Fragment Shader Performance
The focus of a modern graphics processor is its fragment processing hardware. Not forgetting vertex rate at all, mind you, but it tends to be the exception you're vertex rate limited, rather than the rule. So we use a custom tool to run a variety of shaders on the fragment hardware to measure the hardware's ability in issuing non-dependant instructions with no texture reads, to see whether the maximum shader rate can be achieved.The make-up of a modern fragment processor has a focus on multi-component ADD and MADD vector instructions in the main ALU blocks. So we show the ADD and MADD-only rates.
vec3 ADD rate
With two add units per shader ALU on all the chips, ADD rates should scale nicely with ALU count and clock frequency, and that's mostly what happens. RV515 and RV410 share a 64% efficiency in this test, with RV530 managing 59% of its theoretical peak. The difference in efficiency is likely accounted for by immaturity in the driver when dealing with issuing to triple the ALUs.
vec3 MADD rate
The MADD rate will always be lower since both sub units in an R4 or R5-class FP ALU don't have a multiplier unit. However....RV515 and RV410 maintain an easy 100% MADD issue rate, based on clock rate. RV530 isn't far behind with 94% of peak. The hardware is working flat out to process our simple shader and each chip does so without a problem.
Quick hierarchical-Z test
While not entirely concerned with the fragment shader hardware, ATI's low end hardware usually can't discard data before rasterisation because there's no heirarchical Z buffer. That bit of logic lets the hardware discard pixels before they're generated and passed to the fragment units. Without it, you're left killing fragments as they hit the ROPs instead, burning fragment hardware cycles on pixels that won't ever make it to the screen.ATI announced that RV515 contained hier-Z test logic, though, so it was work making sure it was there and working.
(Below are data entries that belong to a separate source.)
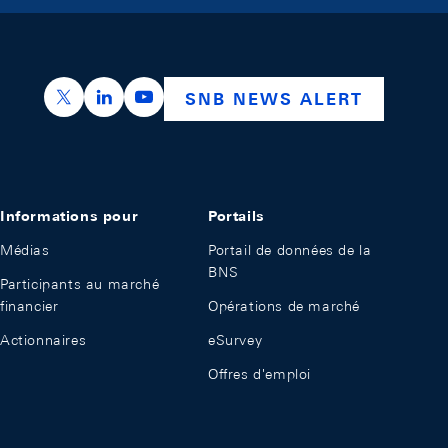
https://x.com/snb_bns
https://ch.linkedin.com/company/swiss-nation
https://www.youtube.com/@swissnation
SNB NEWS ALERT
Informations pour
Portails
Médias
Portail de données de la
BNS
Participants au marché
financier
Opérations de marché
Actionnaires
eSurvey
Offres d'emploi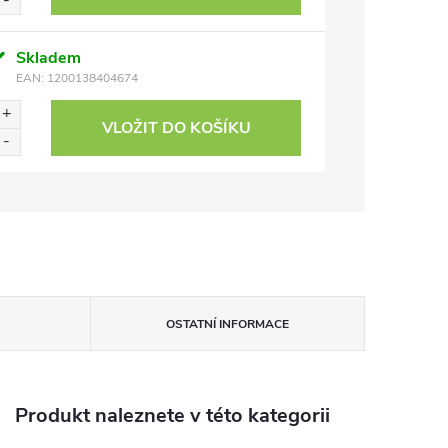
Skladem
EAN:
1200138404674
VLOŽIT DO KOŠÍKU
OSTATNÍ INFORMACE
Produkt naleznete v této kategorii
So we ask the hardware to draw a scene back-to-front (the worst case for depth test and discard, since depth doesn't increase), then front-to-back to see what the delta in performance is. If RV515 has hier-Z it'll have the same kind of performance as RV530 and RV410, both of which have their own hier-Z implementations.
RV515 actually comes out slightly ahead of RV530 here, confirming the presence of the early depth test hardware. You generally don't want to make the low-end parts work harder than they have to, since the brute force isn't there to compensate, so it's good to see its inclusion.